Let's Celebrate Thanksgiving

Norman Rockwell...Freedom From Want
    This year, we were dismayed to find Christmas merchandise and decorations going up in a number of stores, even while their shelves still overflowed with Halloween “stuff.” Did you notice? Some stores even played Christmas music. Now, with Thanksgiving only two weeks away, you’d hardly know the beloved November holiday is still important to most Americans.

    It seems we are being whipped into a spending frenzy even before the Thanksgiving turkey has a chance to cool. The “attitude of gratitude” that ought to prepare the way for a thoughtful, thankful celebration of Christ’s birth is being replaced with a frantic culture of greed and “have to do’s.”

    Well, I’m trying hard to keep priorities straight in spite of all that, and I know that many of my readers are doing the same. The music of the season can help us. Here’s a familiar old hymn, often sung at Thanksgiving time, both at family meals and at religious services. Maybe you’d like to add the song to your celebration this year.

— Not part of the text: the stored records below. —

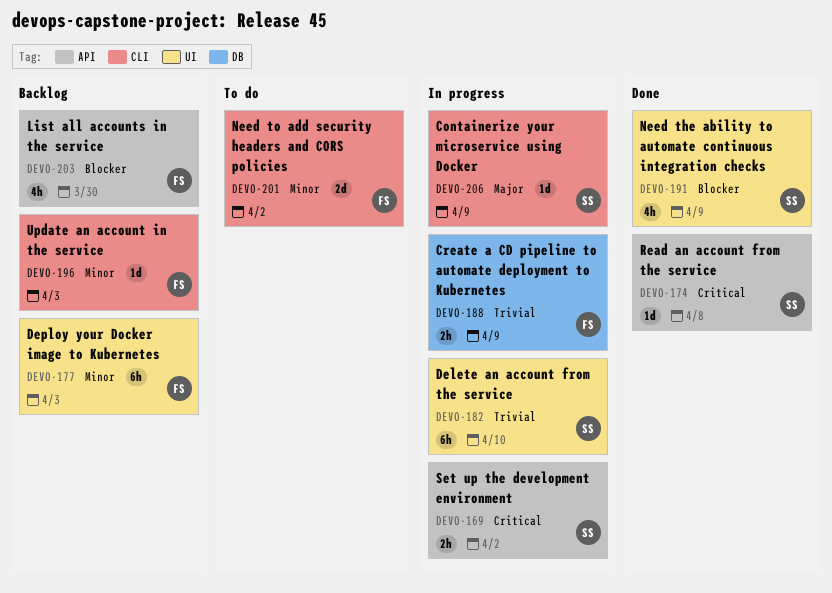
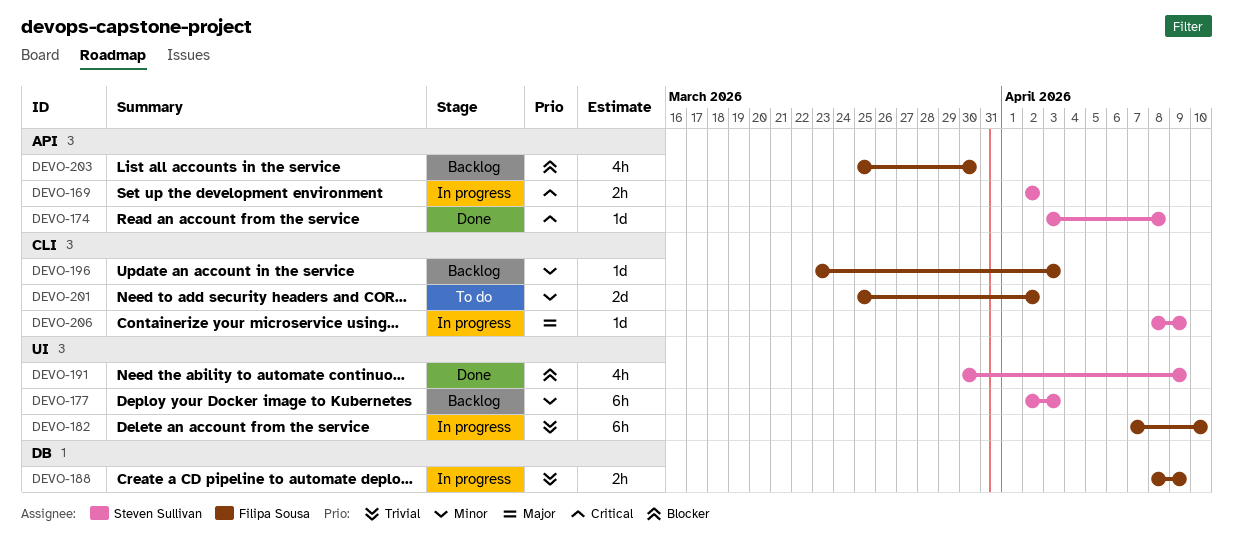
DEVO-177, owner: Filipa Sousa -> Steven Sullivan
DEVO-182, owner: Steven Sullivan -> Filipa Sousa

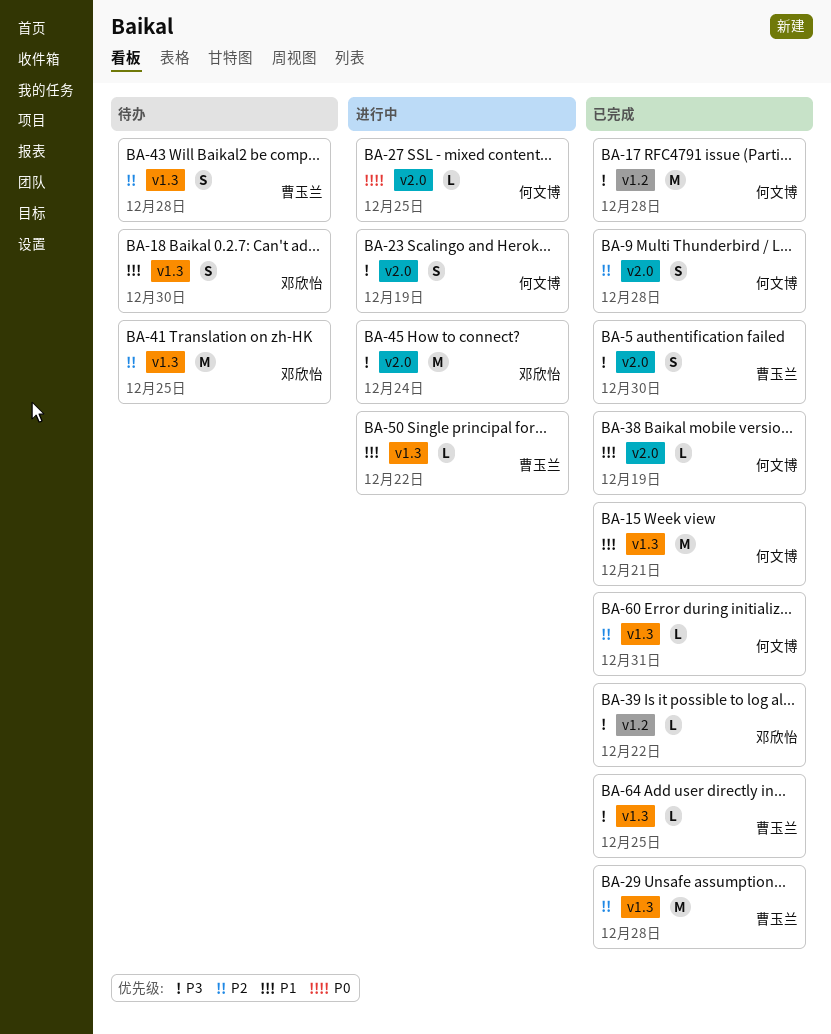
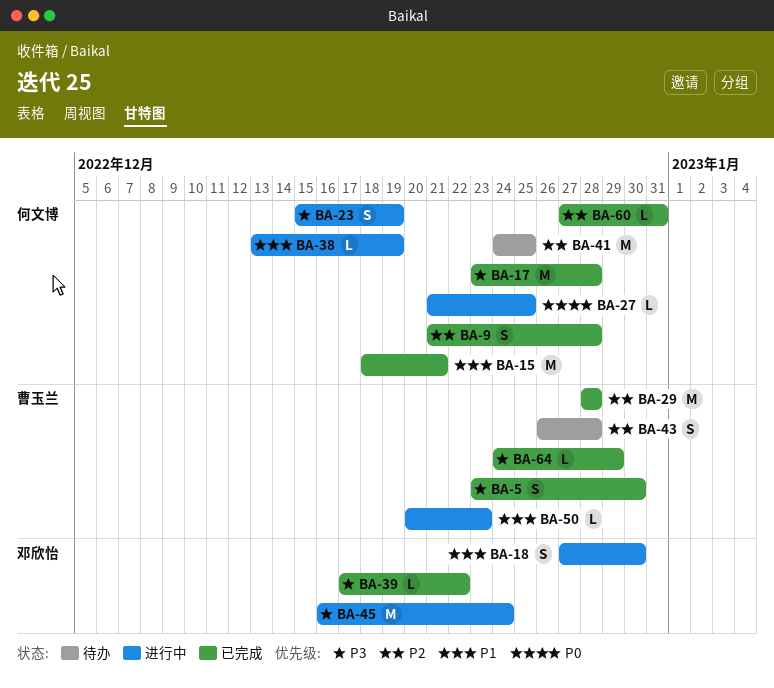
BA-18, status: 待办 -> 进行中
BA-38, status: 已完成 -> 进行中
BA-41, owner: 邓欣怡 -> 何文博
BA-50, due: Dec 22 -> Dec 23
BA-64, due: Dec 25 -> Dec 29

We Gather Together...Theodore Baker, 1894

We gather together to ask the Lord’s blessing;
He chastens and hastens His will to make known.
The wicked oppressing now cease from distressing.
Sing praises to His Name; He forgets not His own.

Beside us to guide us, our God with us joining,
Ordaining, maintaining His kingdom divine;
So from the beginning the fight we were winning;
Thou, Lord, were at our side, all glory be Thine!

We all do extol Thee, Thou Leader triumphant,
And pray that Thou still our Defender will be.
Let Thy congregation escape tribulation;
Thy Name be ever praised! O Lord, make us free!

  “We Gather Together” was first written in 1597 by Adrianus Valerius to celebrate the Dutch victory over Spanish forces in a war of national liberation. Under the Spanish king, Dutch Protestants had been forbidden to gather for worship.

  The modern English text was written in 1984 by Theodore Baker, and first appeared in an American hymnal in 1903. By World War I, Americans could see themselves in the hymn, and even more so during World War II, when “the wicked oppressing” were understood to include Nazi Germany and Imperial Japan. I love that the lyrics of this song are particularly appropriate because we've just celebrated Veterans' Day and the freedoms we enjoy because of their sacrifices.